Corinna Vinschen vinschen@redhat.com
Thu Feb 9 10:43:00 GMT 2012

On Feb  8 09:58, Greta Yorsh wrote:
> The attached patch provides a new implementation of strcmp for ARM, using
> LDRD instead of LDR whenever possible.
> For older architectures that do not support LDRD, this implementation uses
> the same algorithm as before. 
> This patch replaces strcmp.c with strcmp.S. The huge inline assembly from
> strcmp.c was converted into plain assembly and included in strcmp.S under
> the appropriate predefines.
> Testing and benchmarking:
> * Validation: successfully passes a test that compares different strings of
> length 1-128 and offsets 0-8 from a word boundary. Checked on qemu/A15/A9,
> ARM/Thumb mode, Big/Little Endian.
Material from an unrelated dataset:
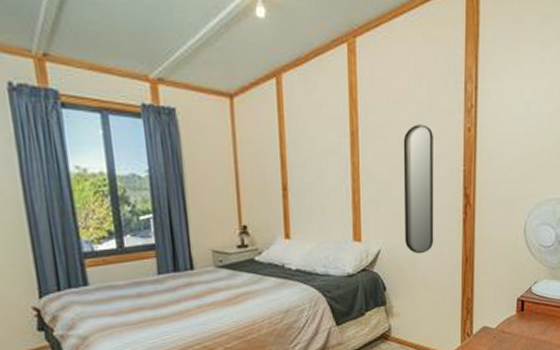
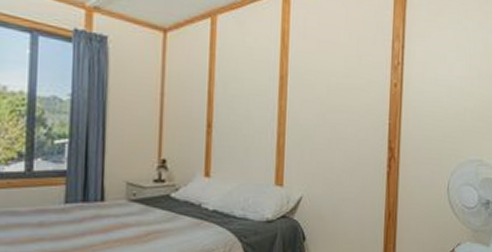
home mirror: present [403,124,434,254] -> none [327,75,360,205]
This test is also added to newlib
> testsuite as part of this patch.
> * Integration with gcc: no regression on qemu for arm-none-eabi --with-cpu
> a15/a9 --with-mode arm/thumb.
> * Performance (relative to the current strcmp in newlib, only in ARM mode): 
> On Dhrystone, the new implementation (ldrd) is 22% faster on Cortex-A15
> FPGA, and 16% on Cortex-A9 VE2. 
> On synthetic benchmarks, which measure the average number of cycles for
> strcmp on strings of length 4-128K and offsets 0,1,2,3,4,8 from a word
> boundary, where the strings are equal, the new implementation is three times
> faster for long strings, when the input strings have the same offset from a
> word boundary, and up to 30% faster in other cases, on both A15 FPGA and A9
> VE2.
> newlib/ChangeLog
> 2012-02-08  Greta Yorsh  <Greta.Yorsh@arm.com>
> 	* libc/machine/arm/strcmp.S: New File.
> 	* libc/machine/arm/strcmp.c: Deleted.
> 	* libc/machine/arm/Makefile.am: Replaces strcmp.c with strcmp.S
> 	* libc/machine/arm/Makefile.in: Regenerated. 
>       * testsuite/newlib.string/strcmp-1.c: New file.

Thanks for the patch.  Applied.